SANTA CLARA COUNTY, CALIF. – The County of Santa Clara sued drug manufacturer GlaxoSmithKline (“GSK”) in federal court today, alleging GSK conducted a decade-long campaign of false advertising to promote its diabetes drug Avandia as safe and effective, while it suppressed evidence that Avandia significantly increases patients’ risks of heart attacks and other life-threatening cardiovascular problems. The complaint asserts that GSK ignored or concealed early data and studies that revealed Avandia’s hazards and engaged in an aggressive and highly successful marketing strategy designed to persuade patients, doctors, and insurers to use Avandia instead of less expensive and far safer diabetes drugs already on the market. Avandia earned GSK billions of dollars, but the complaint alleges that it caused an estimated 60,000 to 200,000 heart attacks, strokes, and other cardiovascular deaths nationwide between 1999 and 2006.
“GSK had a duty to warn patients and the U.S. Food and Drug Administration about the serious health risks associated with Avandia,” said Miguel Márquez, Acting County Counsel of Santa Clara County. “Instead, it chose to conceal that information. GSK’s unlawful conduct has cost patients, their insurers, and government payers millions of dollars, and it has caused needless suffering to thousands of Californians. This is precisely the sort of corporate malfeasance that California law prohibits.”

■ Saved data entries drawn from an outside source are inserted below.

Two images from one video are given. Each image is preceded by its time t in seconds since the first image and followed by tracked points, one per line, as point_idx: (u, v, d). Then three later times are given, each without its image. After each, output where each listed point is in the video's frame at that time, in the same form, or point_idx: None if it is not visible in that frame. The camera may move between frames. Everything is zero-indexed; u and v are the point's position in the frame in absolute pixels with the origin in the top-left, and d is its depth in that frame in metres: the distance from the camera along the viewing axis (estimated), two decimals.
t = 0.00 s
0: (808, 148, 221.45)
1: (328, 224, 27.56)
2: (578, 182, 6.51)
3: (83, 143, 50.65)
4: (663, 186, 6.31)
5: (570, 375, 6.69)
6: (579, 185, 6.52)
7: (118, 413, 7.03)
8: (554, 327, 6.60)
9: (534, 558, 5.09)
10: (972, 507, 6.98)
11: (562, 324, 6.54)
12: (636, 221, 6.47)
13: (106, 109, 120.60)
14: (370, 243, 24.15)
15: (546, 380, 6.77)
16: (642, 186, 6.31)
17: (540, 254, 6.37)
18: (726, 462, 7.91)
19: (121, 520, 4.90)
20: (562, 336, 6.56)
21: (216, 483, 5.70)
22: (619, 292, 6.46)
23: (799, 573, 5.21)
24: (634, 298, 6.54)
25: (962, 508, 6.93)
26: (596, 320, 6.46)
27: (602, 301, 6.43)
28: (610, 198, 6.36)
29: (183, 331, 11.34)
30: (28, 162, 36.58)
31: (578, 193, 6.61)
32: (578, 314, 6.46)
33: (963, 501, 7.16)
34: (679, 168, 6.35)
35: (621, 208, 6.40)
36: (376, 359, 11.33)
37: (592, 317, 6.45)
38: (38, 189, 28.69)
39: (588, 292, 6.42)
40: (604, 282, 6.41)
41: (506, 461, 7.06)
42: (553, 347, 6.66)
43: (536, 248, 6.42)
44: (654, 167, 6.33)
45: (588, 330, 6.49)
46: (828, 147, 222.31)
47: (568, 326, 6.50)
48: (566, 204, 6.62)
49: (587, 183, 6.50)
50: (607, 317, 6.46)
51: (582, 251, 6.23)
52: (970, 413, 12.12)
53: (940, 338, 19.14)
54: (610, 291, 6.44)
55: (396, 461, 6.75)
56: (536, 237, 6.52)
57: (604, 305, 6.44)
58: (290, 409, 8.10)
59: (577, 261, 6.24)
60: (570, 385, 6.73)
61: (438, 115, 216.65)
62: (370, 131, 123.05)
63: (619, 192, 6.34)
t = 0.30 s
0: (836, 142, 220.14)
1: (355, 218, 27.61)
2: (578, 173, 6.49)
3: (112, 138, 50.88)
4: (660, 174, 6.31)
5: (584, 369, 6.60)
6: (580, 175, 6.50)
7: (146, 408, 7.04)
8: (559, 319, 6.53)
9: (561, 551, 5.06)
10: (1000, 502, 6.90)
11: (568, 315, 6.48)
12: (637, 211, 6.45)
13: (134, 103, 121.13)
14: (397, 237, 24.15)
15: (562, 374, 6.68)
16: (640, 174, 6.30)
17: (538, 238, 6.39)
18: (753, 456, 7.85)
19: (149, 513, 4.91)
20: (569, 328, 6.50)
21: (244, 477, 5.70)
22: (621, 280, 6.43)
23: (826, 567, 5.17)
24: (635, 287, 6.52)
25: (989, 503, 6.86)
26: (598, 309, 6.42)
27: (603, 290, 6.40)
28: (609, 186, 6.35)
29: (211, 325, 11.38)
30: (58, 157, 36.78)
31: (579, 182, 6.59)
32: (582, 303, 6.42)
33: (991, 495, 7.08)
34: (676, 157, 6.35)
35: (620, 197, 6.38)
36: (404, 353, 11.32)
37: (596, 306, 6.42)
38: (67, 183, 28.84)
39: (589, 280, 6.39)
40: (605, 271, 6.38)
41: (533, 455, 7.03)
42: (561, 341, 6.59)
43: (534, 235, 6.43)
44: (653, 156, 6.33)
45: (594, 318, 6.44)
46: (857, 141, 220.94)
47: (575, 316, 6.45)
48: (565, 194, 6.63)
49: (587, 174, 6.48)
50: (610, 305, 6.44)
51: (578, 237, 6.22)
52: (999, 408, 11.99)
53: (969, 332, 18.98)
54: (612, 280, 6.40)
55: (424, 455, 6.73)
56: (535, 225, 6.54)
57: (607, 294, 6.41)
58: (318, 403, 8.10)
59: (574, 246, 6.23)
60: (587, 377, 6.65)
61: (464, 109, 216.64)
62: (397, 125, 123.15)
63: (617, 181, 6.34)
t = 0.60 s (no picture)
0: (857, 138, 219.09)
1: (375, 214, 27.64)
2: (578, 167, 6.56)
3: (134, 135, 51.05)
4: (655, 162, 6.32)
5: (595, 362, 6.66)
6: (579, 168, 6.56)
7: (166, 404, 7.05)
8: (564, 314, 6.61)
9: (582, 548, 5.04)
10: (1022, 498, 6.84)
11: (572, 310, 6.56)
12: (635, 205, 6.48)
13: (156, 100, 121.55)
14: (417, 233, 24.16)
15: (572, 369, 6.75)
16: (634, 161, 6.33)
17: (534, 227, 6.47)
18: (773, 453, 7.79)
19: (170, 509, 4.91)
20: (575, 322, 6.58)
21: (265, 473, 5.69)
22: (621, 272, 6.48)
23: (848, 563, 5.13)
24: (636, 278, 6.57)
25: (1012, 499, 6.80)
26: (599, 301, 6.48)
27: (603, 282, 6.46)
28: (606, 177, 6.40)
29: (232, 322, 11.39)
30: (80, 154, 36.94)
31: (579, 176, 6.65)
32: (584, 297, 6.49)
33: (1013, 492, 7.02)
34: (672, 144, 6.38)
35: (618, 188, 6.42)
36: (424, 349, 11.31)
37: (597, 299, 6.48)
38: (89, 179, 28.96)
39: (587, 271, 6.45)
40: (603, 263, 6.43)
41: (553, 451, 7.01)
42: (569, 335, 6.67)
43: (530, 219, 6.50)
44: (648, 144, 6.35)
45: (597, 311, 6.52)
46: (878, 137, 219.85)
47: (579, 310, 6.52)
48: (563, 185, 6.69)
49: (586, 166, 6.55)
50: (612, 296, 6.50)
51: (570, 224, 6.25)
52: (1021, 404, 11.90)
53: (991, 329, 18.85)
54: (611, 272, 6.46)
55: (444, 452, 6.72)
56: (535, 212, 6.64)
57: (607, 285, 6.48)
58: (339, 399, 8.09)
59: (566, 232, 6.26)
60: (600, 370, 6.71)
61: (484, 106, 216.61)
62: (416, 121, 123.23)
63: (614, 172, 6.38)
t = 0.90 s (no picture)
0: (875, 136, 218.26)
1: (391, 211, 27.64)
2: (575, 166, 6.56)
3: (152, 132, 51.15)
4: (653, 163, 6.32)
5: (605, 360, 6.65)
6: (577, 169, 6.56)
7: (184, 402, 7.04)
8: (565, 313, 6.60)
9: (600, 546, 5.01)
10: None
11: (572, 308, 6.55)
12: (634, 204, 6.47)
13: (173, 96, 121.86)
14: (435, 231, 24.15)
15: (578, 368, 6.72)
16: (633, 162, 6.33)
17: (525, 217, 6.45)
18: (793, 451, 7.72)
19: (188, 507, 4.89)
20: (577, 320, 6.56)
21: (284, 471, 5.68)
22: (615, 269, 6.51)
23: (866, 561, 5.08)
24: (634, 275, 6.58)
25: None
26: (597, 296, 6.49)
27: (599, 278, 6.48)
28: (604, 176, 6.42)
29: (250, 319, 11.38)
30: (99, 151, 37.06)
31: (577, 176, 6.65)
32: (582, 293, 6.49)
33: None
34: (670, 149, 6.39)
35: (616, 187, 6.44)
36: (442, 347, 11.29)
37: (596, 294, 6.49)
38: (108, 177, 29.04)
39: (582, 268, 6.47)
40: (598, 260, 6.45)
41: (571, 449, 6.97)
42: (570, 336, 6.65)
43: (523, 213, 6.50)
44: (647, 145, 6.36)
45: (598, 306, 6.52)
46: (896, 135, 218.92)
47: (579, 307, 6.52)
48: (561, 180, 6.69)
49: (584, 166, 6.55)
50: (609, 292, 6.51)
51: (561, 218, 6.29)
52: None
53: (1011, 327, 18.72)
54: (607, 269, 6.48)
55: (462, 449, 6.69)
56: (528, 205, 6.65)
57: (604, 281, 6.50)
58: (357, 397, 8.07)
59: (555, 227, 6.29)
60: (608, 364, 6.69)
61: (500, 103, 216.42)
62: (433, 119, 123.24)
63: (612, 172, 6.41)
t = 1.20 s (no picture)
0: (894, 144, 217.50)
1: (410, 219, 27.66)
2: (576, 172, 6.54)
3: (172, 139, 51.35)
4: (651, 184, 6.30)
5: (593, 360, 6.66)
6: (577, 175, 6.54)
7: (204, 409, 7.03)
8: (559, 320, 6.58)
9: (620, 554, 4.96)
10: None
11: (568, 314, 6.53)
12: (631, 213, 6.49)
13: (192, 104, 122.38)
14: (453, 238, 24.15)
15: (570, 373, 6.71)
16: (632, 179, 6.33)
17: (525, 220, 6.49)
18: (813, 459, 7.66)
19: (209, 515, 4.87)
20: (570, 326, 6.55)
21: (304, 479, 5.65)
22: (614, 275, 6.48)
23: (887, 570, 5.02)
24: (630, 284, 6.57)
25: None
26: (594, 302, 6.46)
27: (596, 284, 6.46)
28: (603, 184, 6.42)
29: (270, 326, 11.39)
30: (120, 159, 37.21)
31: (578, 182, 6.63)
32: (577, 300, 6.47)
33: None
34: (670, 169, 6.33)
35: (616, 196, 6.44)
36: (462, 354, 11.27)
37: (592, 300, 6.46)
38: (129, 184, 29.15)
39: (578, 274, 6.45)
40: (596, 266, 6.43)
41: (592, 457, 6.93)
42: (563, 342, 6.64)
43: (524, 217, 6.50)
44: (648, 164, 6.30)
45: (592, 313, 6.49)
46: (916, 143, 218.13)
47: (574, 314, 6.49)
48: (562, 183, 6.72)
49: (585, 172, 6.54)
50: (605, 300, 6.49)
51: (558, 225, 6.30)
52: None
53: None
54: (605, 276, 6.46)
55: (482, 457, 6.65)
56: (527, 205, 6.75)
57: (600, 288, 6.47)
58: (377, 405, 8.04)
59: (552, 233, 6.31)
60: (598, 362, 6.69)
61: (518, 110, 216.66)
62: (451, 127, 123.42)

The County’s suit was filed just days after a new study by Harvard University scientists and a report from the U.S. Senate Finance Committee confirmed Avandia’s risks and GSK’s intentional concealment of vital facts from the public.
The County alleges that GSK was aware of Avandia’s risks even before the drug went on the market in 1999, but concealed these risks from the public, the medical community, and the U.S. Food and Drug Administration (FDA). It even threatened legal action against a leading diabetes expert who publicly voiced his concerns about Avandia, and repeatedly ignored orders from the FDA to cease certain deceptive and misleading marketing practices. At the same time, GSK disseminated misinformation about the drug to diabetics, their doctors, and insurers.
“Diabetes puts people at risk for heart attacks and other cardiovascular problems,” explained County Executive Jeffrey Smith, M.D. “Marketing a drug that itself causes one of the very harms diabetes management is designed to prevent is about as far from supporting patient care as a pharmaceutical company can get.”
Diabetes is a major public health problem in Santa Clara County, in the State of California, and throughout the nation. More than 3 million people suffer from diabetes in California, many of whom are low-income individuals, senior citizens and members of racial minority groups who have higher rates of diabetes in their communities.
“The actions of this drug company are simply unconscionable,” said Supervisor Ken Yeager, President of the County of Santa Clara Board of Supervisors. “GSK risked the lives of millions of diabetics in order to increase its profits.”
The lawsuit was filed on behalf of the People of California and seeks monetary restitution for all Avandia purchasers in California based on GSK’s alleged false advertising in violation of the California Business and Professions Code. The County, which runs a public hospital that provides health care for indigent County residents, spent $2 million on Avandia purchases between 1999 and mid-2007. In addition, the County and other providers and insurers have had to absorb the substantial cost of treating patients who suffered heart attacks and other cardiovascular problems that could have been avoided had GSK warned of the health risks associated with Avandia.
Because GSK’s Avandia campaign was aimed at diabetics, many of whom are senior citizens and all of whom are classified as disabled persons under California law, the complaint also seeks the treble damages authorized by the State Legislature when false advertising targets one of these vulnerable populations.
The County of Santa Clara County Counsel’s office will be assisted by three private firms with extensive experience in pharmaceutical litigation: Kiesel Boucher Larson of Beverly Hills, Williams Kherkher of Houston, and Woodfill & Pressler of Houston.